The issue I found with WITH RECURSIVE queries is that they're incredibly inefficient for anything but trees. I've looked around and there doesn't seem to be any way to store a global list of visited nodes. This means that when performing a traversal of the graph the recursive query will follow all paths between two nodes.

hansvm · on Dec 27, 2020

I'm pretty sure you could also maintain a temp table and use some kind of "insert...where...returning" construct to squeeze that into a recursive query.

At a moderate overhead you could also definitely return all seen nodes and a flag to identify them as such as part of your intermediate data at each recursive step.

The postgres query optimizer struggles with recursive queries even when well suited to the problem though. Are they actually efficient in sqlite even for trees?

rklaehn · on Dec 27, 2020

I would say they are reasonably efficient.

Of course many orders of magnitude slower than keeping it all in in memory maps and doing the traversal there, but fast enough to not be a limiting factor.

Traversing a medium depth DAG with a million nodes to find orphaned nodes takes less than a second on average hardware.

One thing to be aware of is that SQLite has lots of tuning options, and they are all set to very conservative values by default.

E.g. the default journal mode is FULL, which means that it will flush all the way to disk after each write. The default cache size is tiny.

With a bit of tuning you can get quite decent performance out of SQLite while still having full ACID guarantees, or very good performance for cases where you can compromise on the ACID stuff.

I have not yet found a situation where nosql databases like leveldb offer an orders of magnitude advantage over SQLite, and SQLite is so much more powerful and robust...

https://danluu.com/file-consistency/

hansvm · on Dec 27, 2020

> Traversing a medium depth DAG with a million nodes to find orphaned nodes takes less than a second on average hardware.

Unless you have an abnormally high edge count that sounds super slow to me. Even accounting for metadata overhead and disk page slop you're only reading and processing tens of megabytes, and every algorithm in sight is linear. I'd be surprised if you couldn't get a 2-5x speedup by reading the whole table to RAM in your favorite compiled/jitted language and just traversing it there.

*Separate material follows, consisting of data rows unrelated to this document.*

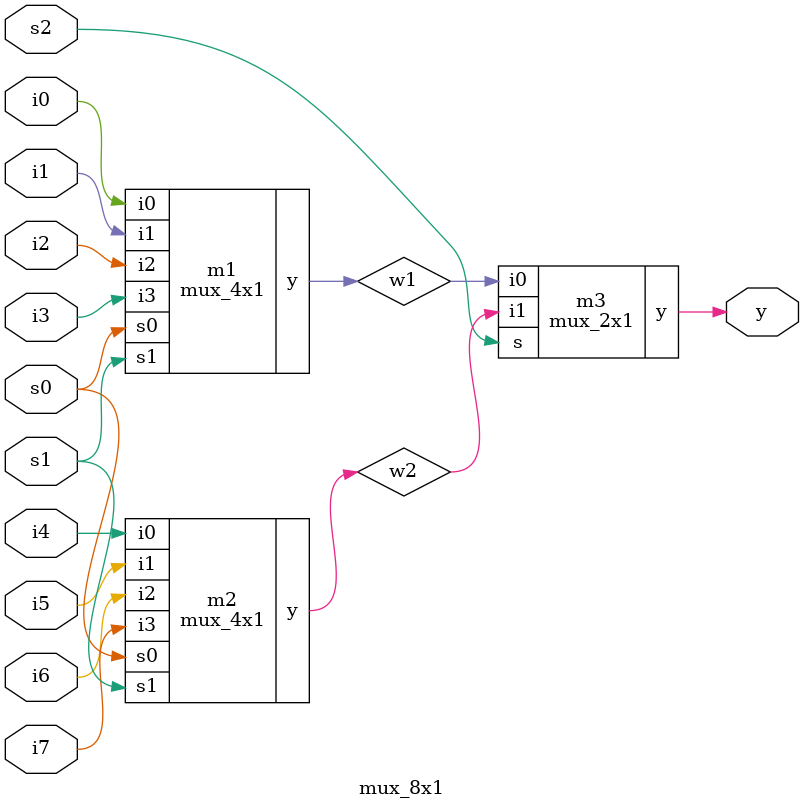
<source format=v>

module mux_4x1(input s0,s1,i0,i1,i2,i3,output y);

wire w1,w2,w3,w4,w5,w6;

not (w1,s0);
not (w2,s1);

and (w3,w1,w2,i0);
and (w4,w1,s1,i1);
and (w5,s0,w2,i2);
and (w6,s0,s1,i3);

or (y,w3,w4,w5,w6);
endmodule

module mux_2x1(input s,i0,i1,output y);

wire w1,w2,w3;

not (w1,s);

and (w2,w1,i0);
and (w3,s,i1);

or (y,w2,w3);

endmodule

module mux_8x1(input s0,s1,s2,input i0,i1,i2,i3,i4,i5,i6,i7,output y);

wire w1,w2;

mux_4x1 m1(.s0(s0),.s1(s1),.i0(i0),.i1(i1),.i2(i2),.i3(i3),.y(w1));
mux_4x1 m2(.s0(s0),.s1(s1),.i0(i4),.i1(i5),.i2(i6),.i3(i7),.y(w2));

mux_2x1 m3(.s(s2),.i0(w1),.i1(w2),.y(y));

endmodule

</source>
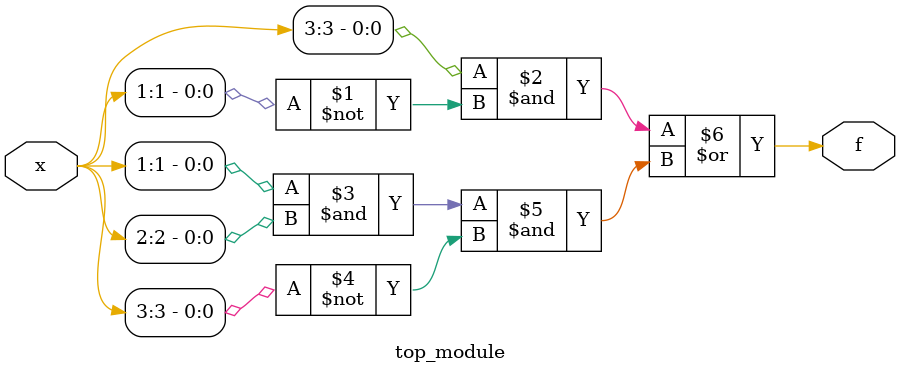
<source format=v>
module top_module (
    input [4:1] x, 
    output f );
    assign f=x[3]&~x[1]|x[1]&x[2]&~x[3];

endmodule

</source>
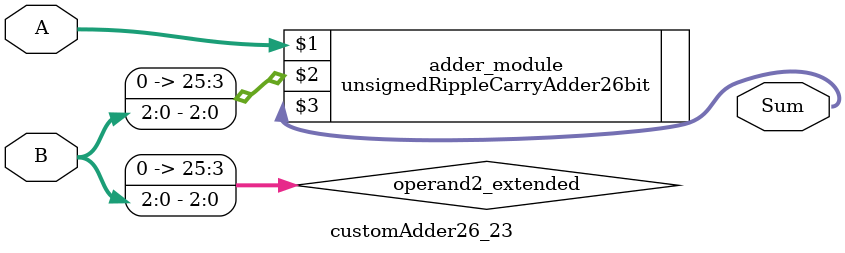
<source format=v>

module customAdder26_23(
                    input [25 : 0] A,
                    input [2 : 0] B,
                    
                    output [26 : 0] Sum
            );

    wire [25 : 0] operand2_extended;
    
    assign operand2_extended =  {23'b0, B};
    
    unsignedRippleCarryAdder26bit adder_module(
        A,
        operand2_extended,
        Sum
    );
    
endmodule
        
</source>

> I have not yet found a situation where nosql databases like leveldb offer an orders of magnitude advantage over SQLite, and SQLite is so much more powerful and robust...

I have no skin in that game, but would some of the nosql solutions not perform significantly better under heavily concurrent insertions and the other workloads they were designed for?

abetlen · on Dec 28, 2020

> I'm pretty sure you could also maintain a temp table and use some kind of "insert...where...returning" construct to squeeze that into a recursive query.

I'm not sure if this is possible in SQLite, as far as I know the WITH clause is limited to SELECT statements.

> Are they actually efficient in sqlite even for trees?

Recursive common table expressions work by adding returned rows to a queue and then performing the recursive select statement independently on each row in the queue until it's empty.

You can use WITH RECURSIVE to traverse a tree by adding the root node to the queue and recursively visiting adjacent rows until the queue is empty. This works correctly and quickly because trees have only a single path between nodes. If you try the same query on a DAG though it will return every path to a given node, you then have to perform a GROUP BY to find the shortest path outside of the recursive query. In the worst case, if you have a graph with many paths between nodes, this method is exponentially slower than a standard BFS.